» **Instruction 1**: In the stored entries, starting at the beginning and ending at the line that contains "sharpen: radius 2.167, amount", substitute "edit history" for "darktable history", and give back those lines with everything else unchanged.

Posts Tagged ‘boston college football’

1984: Orwell, with a touch of 1 Samuel, Alice and JFK

Monday, June 8th, 2009

By Gaylon Krizak-Guest Writer

(first in a three-part series on 1984)

It was probably less Orwellian than Lewis Carroll-ish; more a trip through the looking glass than anything that paralleled “1984”, the 1949 George Orwell tome overwritten about throughout the year.

Strike that. It was more akin to a line from “JFK” referencing Carroll’s “Alice’s Adventures in Wonderland”.

On second thought, maybe there was some Orwell mixed in: In at least one case, true believers eventually were forced to denounce something they had considered sacrosanct.

Mix in a biblical parable, and you have 1984 — one of college football’s strangest seasons.

David and Goliath do Miami

Spoiler alert: In 1 Samuel 17:1-58, young David — either a young man or a boy (depending on the account) armed only with his staff, sling and five stones — takes down the Philistine Goliath (estimated in various telling as anywhere from 6-foot-7 to 9-foot-6). His trophy is Goliath’s head, and David goes on to become king of Israel.

Spoiler alert II (for those who don’t get ESPN Classic): In Miami’s Orange Bowl, 5-foot-10 Doug Flutie caps one of the wildest games on record by throwing a final-play 48-yard Hail Mary touchdown pass to Gerard Phelan, giving Boston College a 47-45 victory over Miami, the defending national champion. Flutie’s trophy is the Heisman, and he goes on to play in three pro leagues and have a cereal named after him.

The Eagles had won just two of 10 previous meetings with Miami and was an underdog the day after Thanksgiving, 1984. In truth, BC probably had a better team than Miami in 1984, though not by much. The Eagles were 8-2 and ranked No. 10 when they visited the Hurricanes, 8-3 and ranked No. 12. But Miami already had cultivated a reputation of being tough at home, and the field by game time was a swamp from steady rain.

In future retellings, the first 59 minutes, 54 seconds of the game became an indistinguishable offense-filled blur, and with good reason.  BC led 14-0 early, but Miami scrambled back and took a 45-41 lead with less than a minute to play.

hail-flutie

Flutie prepares to hail mary

Flutie moved the Eagles from their 28-yard line to the Miami 48, but only six seconds remained when he dropped back to run “55 flood tip.” Hail Mary time. Flutie’s 46th pass of the day, thrown into a wind gusting up to 30 mph, sailed more than 60 yards in the air. The ball skimmed over a pack of Eagles and ’Canes gathered around the goal line and into Phelan’s arms in the end zone.

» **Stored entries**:

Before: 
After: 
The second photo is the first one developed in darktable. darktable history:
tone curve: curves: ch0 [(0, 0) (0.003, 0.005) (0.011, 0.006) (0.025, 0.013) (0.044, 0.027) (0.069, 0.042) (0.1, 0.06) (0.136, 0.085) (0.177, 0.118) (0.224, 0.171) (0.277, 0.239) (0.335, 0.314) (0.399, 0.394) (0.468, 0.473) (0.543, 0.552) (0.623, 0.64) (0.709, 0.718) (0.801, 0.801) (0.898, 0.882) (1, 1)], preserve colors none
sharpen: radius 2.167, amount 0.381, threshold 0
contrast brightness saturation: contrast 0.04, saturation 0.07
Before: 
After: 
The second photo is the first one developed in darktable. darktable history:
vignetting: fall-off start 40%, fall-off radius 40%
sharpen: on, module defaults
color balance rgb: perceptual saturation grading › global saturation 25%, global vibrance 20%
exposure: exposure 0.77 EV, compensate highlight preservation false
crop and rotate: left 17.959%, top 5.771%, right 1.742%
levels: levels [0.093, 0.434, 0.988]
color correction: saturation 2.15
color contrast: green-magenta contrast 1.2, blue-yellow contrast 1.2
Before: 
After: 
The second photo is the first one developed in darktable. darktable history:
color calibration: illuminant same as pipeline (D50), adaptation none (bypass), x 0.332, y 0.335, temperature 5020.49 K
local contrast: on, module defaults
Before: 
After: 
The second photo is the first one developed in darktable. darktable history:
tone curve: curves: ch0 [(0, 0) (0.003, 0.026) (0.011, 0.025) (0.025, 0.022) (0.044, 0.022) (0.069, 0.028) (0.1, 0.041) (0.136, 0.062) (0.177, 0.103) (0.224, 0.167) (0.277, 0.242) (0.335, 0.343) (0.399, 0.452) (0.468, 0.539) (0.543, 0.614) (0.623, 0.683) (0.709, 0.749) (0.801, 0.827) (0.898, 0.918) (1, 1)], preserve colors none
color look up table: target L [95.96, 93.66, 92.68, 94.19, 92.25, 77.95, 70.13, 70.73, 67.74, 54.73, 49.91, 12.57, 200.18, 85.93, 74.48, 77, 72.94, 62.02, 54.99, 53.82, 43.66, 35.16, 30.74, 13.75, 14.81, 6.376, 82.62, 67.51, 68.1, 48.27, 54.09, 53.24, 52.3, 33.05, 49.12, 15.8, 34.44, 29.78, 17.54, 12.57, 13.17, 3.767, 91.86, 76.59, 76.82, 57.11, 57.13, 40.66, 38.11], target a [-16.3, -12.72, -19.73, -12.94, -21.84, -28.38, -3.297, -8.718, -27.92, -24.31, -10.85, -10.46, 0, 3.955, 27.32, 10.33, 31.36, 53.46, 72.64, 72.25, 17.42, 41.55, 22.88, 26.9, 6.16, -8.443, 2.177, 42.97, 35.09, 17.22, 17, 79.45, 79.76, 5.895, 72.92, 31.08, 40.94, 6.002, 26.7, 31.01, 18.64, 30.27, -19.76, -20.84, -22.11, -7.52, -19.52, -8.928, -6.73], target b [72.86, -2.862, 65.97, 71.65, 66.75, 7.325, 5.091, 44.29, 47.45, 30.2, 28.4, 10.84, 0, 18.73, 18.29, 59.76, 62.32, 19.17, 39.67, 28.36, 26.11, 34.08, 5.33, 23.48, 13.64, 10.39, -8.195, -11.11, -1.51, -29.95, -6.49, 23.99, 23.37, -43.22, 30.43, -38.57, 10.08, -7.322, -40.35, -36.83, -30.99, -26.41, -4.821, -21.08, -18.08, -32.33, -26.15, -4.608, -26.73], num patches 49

» **Instruction 2**: Summarize the piece on the 1984 college football season in two sentences.

» **Response 1**:
Before: 
After: 
The second photo is the first one developed in darktable. edit history:
tone curve: curves: ch0 [(0, 0) (0.003, 0.005) (0.011, 0.006) (0.025, 0.013) (0.044, 0.027) (0.069, 0.042) (0.1, 0.06) (0.136, 0.085) (0.177, 0.118) (0.224, 0.171) (0.277, 0.239) (0.335, 0.314) (0.399, 0.394) (0.468, 0.473) (0.543, 0.552) (0.623, 0.64) (0.709, 0.718) (0.801, 0.801) (0.898, 0.882) (1, 1)], preserve colors none
sharpen: radius 2.167, amount 0.381, threshold 0

» **Response 2**: The piece likens 1984, one of college football's strangest seasons, to Orwell, Lewis Carroll and the biblical story of David and Goliath. It recounts how 5-foot-10 Doug Flutie threw a final-play 48-yard Hail Mary touchdown pass to Gerard Phelan in Miami's Orange Bowl, giving Boston College a 47-45 victory over defending national champion Miami.